What, though, can those who value democracy do within the constraints of a collapsing empire and a declining industrial civilization? The one workable strategy, it seems to me, is rebuilding the foundations of civil society that made American democracy work in the first place. Though it’s unfashionable (and politically incorrect) to suggest this, and doubtless new forms will also need to be evolved, I think that much value remains in the old institutions of American civil society, and in particular in the handful of surviving fraternal orders – the Freemasons, the Odd Fellows, the Grange, and their equivalents. Behind lodge doors, all but forgotten even by the retirees who keep the old lodges going, lies a rich history and a wealth of proven methods that weathered every challenge except that of unearned prosperity.
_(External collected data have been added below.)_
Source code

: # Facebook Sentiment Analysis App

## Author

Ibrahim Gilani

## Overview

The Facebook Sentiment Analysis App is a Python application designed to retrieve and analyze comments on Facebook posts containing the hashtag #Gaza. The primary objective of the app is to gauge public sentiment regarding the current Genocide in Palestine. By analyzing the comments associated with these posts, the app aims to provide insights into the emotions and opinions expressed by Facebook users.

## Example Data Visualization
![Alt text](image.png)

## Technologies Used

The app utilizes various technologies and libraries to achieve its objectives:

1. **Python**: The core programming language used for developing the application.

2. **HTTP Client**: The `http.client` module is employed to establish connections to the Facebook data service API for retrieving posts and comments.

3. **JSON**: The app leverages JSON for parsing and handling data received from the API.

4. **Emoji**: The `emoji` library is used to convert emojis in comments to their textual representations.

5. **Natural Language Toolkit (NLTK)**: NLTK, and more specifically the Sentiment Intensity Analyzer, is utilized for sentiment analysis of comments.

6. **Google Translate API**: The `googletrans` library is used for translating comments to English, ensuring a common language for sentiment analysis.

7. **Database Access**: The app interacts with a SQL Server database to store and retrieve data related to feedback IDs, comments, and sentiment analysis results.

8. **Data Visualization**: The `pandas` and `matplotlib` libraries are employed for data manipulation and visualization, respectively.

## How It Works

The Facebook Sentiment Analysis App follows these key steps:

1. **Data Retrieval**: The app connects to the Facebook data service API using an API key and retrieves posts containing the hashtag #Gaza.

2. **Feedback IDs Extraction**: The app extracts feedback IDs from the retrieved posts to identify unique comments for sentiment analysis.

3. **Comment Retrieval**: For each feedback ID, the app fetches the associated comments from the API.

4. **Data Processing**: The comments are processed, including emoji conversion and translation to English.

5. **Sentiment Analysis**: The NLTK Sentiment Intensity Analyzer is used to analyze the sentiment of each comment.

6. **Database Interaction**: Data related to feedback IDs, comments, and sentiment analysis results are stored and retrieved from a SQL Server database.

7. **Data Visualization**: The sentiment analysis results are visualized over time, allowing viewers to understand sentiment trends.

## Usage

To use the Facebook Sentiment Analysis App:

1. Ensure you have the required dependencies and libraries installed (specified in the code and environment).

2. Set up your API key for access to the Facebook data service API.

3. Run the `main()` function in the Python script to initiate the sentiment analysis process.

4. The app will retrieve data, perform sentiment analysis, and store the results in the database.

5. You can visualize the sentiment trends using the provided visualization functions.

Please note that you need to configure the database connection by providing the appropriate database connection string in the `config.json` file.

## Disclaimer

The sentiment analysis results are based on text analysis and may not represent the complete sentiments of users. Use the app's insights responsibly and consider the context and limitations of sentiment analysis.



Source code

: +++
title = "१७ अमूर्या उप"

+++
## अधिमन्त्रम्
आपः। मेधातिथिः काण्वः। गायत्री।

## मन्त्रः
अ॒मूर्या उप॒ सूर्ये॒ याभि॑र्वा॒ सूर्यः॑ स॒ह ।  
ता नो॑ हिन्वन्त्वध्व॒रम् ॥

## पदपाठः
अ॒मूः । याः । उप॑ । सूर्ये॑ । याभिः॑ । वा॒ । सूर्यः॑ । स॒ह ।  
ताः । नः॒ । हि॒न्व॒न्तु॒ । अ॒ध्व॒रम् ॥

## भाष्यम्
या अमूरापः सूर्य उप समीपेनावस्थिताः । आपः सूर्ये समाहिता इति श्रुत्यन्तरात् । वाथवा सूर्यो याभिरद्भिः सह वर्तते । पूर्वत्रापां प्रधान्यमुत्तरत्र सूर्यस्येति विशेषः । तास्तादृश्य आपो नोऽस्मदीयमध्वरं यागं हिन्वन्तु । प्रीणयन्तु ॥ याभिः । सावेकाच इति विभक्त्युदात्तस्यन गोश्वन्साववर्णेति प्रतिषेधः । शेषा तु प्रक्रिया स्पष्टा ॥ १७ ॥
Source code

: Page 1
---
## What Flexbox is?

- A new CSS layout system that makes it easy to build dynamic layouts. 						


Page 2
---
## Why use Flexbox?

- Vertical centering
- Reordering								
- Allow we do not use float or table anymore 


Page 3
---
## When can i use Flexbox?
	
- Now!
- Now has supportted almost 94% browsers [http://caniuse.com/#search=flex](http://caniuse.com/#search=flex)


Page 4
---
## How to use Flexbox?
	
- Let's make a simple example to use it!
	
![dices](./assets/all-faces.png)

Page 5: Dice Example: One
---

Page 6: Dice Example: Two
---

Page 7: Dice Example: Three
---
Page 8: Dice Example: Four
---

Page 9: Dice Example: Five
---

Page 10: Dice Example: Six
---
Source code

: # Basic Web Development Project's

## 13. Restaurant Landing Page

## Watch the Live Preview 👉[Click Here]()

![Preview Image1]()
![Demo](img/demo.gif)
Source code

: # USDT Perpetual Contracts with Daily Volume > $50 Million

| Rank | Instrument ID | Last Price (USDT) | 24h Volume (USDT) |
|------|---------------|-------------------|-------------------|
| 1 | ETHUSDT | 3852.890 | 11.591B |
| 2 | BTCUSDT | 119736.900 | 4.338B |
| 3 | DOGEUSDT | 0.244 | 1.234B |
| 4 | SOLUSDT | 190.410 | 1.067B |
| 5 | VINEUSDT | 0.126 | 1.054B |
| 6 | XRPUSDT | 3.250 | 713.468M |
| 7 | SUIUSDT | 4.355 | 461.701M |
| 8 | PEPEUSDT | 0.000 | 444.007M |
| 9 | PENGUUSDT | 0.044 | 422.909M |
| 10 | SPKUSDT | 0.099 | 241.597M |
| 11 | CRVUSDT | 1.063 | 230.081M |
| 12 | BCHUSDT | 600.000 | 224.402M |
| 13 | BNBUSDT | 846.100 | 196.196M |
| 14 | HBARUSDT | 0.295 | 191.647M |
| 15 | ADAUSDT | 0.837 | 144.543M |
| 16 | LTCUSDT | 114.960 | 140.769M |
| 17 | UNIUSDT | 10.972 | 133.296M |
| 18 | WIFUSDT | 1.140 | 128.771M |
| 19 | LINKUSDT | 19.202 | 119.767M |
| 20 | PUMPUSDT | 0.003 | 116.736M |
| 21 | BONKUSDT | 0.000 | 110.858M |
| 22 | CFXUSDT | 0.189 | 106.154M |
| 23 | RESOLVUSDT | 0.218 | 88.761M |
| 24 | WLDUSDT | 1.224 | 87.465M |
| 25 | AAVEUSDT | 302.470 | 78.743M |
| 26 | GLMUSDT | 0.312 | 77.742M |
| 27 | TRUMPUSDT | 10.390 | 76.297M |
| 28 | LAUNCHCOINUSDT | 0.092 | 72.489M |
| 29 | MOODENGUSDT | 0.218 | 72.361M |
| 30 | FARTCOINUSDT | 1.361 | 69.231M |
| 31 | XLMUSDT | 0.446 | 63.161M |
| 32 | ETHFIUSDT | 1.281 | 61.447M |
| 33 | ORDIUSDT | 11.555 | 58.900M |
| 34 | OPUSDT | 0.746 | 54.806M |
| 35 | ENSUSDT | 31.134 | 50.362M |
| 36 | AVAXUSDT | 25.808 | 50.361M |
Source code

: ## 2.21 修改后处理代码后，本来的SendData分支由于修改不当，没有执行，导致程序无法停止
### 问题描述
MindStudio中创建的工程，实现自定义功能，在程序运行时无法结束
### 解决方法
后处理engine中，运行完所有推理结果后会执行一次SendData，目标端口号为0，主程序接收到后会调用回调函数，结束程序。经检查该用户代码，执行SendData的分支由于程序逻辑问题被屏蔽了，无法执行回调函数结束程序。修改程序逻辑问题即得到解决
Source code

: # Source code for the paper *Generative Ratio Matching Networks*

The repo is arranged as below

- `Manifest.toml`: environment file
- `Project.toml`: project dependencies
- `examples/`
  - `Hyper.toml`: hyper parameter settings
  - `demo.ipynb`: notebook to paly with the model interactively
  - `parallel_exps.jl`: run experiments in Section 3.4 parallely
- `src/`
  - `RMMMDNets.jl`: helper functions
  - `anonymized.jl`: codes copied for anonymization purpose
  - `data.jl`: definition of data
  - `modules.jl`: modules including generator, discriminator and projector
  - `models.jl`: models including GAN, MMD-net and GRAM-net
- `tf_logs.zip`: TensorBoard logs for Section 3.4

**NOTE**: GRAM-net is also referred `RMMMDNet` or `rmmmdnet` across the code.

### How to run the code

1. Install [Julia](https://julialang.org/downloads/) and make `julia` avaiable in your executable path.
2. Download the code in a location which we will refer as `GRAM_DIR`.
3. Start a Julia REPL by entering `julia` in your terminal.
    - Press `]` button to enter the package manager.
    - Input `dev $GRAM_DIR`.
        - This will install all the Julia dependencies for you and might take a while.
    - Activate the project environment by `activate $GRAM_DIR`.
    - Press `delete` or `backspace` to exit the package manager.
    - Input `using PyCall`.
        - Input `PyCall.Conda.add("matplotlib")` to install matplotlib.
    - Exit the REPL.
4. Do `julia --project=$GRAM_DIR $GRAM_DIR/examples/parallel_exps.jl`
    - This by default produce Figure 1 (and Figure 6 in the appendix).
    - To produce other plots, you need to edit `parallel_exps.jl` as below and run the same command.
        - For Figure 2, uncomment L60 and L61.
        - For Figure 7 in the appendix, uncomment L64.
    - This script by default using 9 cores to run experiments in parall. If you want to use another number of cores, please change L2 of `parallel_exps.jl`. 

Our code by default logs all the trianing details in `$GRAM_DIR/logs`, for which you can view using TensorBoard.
Those approaches could readily be put to use again. Equally, other dimensions of civil society wait to be rebuilt or reinvented. A great many of the common assumptions of our imperial age will have to go by the boards in this process, however. In particular, the notion of entitlement needs to be an early casualty of the approaching changes. The Odd Fellows and their many equivalents did not dispense charity; they provided a means for those willing to contribute to the common welfare to spread out the risks and share the benefits of life in an uncertain world. Those who did not help others did not get help in their own times of need. This may seem harsh, but in a time of unbending ecological limits, it’s also necessary.

The 19th century was such a time and, given the realities of peak oil, global warming, and the other elements of the predicament of industrial civilization, the 21st century will be no better – and it may be worse. The one question is whether enough people will embrace the challenge of rebuilding civil society in time to make a difference on a community scale, or whether – as in the decline of so many past empires – it will be left up to small groups on the fringes of society to embrace a path of mutual aid and preserve today’s legacies for the future.